Dataset excerpts
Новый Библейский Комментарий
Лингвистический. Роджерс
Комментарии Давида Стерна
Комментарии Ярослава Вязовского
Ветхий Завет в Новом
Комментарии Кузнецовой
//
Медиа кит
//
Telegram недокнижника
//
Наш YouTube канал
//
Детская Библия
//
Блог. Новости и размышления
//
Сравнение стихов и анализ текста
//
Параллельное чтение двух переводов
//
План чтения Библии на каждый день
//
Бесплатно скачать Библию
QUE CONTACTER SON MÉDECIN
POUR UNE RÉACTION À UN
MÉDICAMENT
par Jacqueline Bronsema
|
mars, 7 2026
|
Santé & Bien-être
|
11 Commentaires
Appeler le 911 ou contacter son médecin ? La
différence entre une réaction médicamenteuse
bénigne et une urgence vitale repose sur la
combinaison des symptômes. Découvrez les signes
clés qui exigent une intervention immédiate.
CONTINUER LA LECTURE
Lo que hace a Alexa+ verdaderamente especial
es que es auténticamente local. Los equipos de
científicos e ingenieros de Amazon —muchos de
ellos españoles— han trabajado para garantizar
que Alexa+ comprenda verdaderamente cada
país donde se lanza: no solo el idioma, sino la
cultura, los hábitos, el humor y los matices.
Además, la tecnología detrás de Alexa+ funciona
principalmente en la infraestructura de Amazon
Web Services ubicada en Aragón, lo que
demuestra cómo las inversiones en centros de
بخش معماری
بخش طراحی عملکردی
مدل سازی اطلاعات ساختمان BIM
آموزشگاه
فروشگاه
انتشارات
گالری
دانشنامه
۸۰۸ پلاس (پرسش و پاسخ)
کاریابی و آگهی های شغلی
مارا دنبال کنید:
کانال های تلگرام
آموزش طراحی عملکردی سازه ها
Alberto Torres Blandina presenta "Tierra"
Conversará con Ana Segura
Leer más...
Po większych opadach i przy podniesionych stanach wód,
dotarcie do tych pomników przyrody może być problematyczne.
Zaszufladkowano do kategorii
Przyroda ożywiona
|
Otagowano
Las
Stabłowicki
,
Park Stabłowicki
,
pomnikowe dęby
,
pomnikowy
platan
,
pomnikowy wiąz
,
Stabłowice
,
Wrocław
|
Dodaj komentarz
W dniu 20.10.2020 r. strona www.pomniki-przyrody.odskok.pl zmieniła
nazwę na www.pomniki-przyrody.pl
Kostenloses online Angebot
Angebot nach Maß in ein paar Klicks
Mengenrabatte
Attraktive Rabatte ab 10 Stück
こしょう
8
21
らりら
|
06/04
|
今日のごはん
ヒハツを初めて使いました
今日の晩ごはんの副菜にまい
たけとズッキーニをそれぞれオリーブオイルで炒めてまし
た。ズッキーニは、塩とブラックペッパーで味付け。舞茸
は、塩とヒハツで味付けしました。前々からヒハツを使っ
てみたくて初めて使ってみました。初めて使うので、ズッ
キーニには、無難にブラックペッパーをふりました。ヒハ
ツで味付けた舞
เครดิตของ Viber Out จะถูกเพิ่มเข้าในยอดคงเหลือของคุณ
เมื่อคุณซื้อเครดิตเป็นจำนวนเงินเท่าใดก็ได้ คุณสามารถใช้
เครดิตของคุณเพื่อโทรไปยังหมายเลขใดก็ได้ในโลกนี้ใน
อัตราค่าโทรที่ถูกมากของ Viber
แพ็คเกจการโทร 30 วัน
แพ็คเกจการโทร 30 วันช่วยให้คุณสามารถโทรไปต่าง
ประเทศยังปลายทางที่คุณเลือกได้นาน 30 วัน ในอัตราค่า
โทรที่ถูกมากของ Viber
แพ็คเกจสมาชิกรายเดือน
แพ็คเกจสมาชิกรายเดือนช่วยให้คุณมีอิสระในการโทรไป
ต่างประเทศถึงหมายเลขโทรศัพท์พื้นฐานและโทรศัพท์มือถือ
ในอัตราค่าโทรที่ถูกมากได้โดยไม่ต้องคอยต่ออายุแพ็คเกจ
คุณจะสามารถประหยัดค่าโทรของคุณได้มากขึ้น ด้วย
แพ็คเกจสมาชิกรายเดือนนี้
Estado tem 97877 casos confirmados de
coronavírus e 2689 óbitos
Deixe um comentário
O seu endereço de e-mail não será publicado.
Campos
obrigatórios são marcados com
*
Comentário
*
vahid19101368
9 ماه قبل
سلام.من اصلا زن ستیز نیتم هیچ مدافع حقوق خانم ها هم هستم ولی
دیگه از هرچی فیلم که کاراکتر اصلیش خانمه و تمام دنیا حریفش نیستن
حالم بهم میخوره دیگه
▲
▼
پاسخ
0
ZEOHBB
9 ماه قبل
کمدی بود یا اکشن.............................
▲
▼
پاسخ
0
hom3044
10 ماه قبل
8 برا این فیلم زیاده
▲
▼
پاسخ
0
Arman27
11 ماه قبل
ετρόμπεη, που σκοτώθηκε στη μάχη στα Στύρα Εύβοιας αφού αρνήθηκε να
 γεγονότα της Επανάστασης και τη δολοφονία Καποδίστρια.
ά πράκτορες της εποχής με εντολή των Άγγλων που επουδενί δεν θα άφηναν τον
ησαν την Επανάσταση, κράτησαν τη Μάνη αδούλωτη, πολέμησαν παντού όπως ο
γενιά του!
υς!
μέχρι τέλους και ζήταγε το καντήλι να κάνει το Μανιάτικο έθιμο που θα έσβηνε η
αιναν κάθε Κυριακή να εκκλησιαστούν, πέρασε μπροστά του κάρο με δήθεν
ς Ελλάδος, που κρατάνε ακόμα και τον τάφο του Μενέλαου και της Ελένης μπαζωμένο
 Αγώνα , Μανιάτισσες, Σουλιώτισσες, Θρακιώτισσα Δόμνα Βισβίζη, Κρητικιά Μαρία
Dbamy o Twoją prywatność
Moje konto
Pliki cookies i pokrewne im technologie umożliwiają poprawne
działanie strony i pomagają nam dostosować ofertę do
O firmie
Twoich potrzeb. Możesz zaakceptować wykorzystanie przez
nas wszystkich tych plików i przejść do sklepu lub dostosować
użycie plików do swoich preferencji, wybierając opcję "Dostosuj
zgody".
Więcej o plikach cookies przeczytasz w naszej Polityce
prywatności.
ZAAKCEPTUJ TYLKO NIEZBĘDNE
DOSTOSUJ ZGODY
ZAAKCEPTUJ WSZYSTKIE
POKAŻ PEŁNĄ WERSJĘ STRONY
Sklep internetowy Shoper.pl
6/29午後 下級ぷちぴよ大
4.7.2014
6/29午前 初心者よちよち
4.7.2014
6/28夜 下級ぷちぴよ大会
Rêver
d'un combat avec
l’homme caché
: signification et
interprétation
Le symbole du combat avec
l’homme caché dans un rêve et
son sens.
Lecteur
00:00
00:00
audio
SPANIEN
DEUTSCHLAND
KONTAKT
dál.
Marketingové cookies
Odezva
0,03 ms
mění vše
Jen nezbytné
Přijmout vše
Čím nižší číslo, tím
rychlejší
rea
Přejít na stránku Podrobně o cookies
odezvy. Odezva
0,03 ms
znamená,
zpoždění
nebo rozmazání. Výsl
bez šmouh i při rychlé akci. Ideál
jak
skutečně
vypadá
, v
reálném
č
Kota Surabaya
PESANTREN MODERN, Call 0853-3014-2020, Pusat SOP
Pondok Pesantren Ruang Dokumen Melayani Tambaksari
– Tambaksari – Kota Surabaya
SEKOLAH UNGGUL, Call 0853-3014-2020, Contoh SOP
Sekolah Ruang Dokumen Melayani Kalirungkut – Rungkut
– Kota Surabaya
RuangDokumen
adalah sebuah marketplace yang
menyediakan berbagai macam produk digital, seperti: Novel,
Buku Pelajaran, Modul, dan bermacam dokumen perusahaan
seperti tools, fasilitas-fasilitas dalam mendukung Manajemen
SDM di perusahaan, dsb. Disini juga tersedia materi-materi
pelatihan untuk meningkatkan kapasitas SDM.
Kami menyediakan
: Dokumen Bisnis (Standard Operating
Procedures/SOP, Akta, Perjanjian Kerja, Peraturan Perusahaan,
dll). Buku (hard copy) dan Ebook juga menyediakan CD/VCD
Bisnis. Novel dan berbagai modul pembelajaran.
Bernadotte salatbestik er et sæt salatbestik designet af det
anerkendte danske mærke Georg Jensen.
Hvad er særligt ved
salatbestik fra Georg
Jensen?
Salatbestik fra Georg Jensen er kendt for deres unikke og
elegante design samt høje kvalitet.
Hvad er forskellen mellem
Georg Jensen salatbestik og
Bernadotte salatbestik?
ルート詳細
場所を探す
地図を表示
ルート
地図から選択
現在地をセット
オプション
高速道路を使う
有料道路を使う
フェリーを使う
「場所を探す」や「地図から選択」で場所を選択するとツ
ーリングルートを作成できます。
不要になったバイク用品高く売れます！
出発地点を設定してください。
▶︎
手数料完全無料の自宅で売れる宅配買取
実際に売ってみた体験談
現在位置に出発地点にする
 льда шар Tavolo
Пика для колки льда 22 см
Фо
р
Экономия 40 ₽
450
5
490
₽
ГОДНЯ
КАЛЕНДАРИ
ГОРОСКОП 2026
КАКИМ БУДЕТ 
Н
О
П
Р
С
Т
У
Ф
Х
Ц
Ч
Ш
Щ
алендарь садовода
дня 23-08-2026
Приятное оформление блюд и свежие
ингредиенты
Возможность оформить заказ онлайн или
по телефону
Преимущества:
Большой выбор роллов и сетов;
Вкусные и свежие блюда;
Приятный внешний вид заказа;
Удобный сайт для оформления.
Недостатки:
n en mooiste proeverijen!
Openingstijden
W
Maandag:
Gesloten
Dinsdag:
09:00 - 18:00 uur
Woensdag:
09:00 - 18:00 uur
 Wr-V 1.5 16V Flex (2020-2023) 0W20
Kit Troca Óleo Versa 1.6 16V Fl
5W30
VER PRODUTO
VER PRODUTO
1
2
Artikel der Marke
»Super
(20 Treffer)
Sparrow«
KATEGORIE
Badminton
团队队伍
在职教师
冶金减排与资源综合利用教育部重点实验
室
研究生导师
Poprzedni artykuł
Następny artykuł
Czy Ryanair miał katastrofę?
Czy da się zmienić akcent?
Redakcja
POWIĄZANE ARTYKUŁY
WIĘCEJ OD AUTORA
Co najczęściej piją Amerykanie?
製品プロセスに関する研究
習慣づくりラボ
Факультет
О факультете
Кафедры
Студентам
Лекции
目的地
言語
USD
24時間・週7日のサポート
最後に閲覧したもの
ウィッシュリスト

Problem statement :: Read the data above. Pull out each line in which the string "Call" appears.

Solution for this exercise ::
PESANTREN MODERN, Call 0853-3014-2020, Pusat SOP
SEKOLAH UNGGUL, Call 0853-3014-2020, Contoh SOP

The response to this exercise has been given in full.